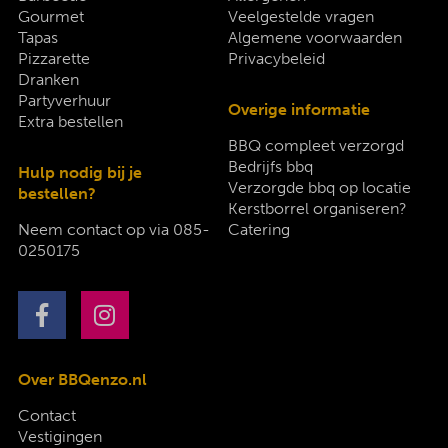
Gourmet
Veelgestelde vragen
Tapas
Algemene voorwaarden
Pizzarette
Privacybeleid
Dranken
Partyverhuur
Overige informatie
Extra bestellen
BBQ compleet verzorgd
Bedrijfs bbq
Hulp nodig bij je
Verzorgde bbq op locatie
bestellen?
Kerstborrel organiseren?
Neem contact op via
085-
Catering
0250175
Over BBQenzo.nl
Contact
Vestigingen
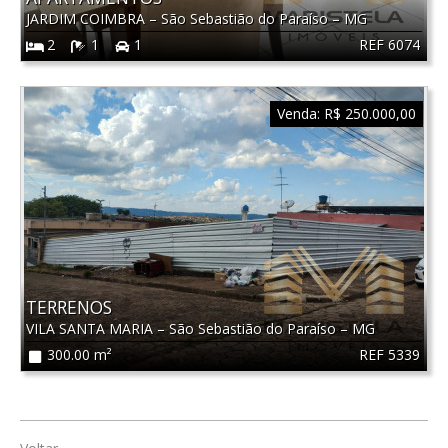
JARDIM COIMBRA
–
São Sebastião do Paraíso
–
MG
REF 6074
2
1
1
Venda:
R$ 250.000,00
TERRENOS
VILA SANTA MARIA
–
São Sebastião do Paraíso
–
MG
REF 5339
300.00 m²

* YOUR OBJECTIVE: Reproduce each line of the records exactly and exclude any images.

* EXPECTED OUTPUT:
Gourmet
Veelgestelde vragen
Tapas
Algemene voorwaarden
Pizzarette
Privacybeleid
Dranken
Partyverhuur
Overige informatie
Extra bestellen
BBQ compleet verzorgd
Bedrijfs bbq
Hulp nodig bij je
Verzorgde bbq op locatie
bestellen?
Kerstborrel organiseren?
Neem contact op via
085-
Catering
0250175
Over BBQenzo.nl
Contact
Vestigingen
JARDIM COIMBRA
–
São Sebastião do Paraíso
–
MG
REF 6074
2
1
1
Venda:
R$ 250.000,00
TERRENOS
VILA SANTA MARIA
–
São Sebastião do Paraíso
–
MG
REF 5339
300.00 m²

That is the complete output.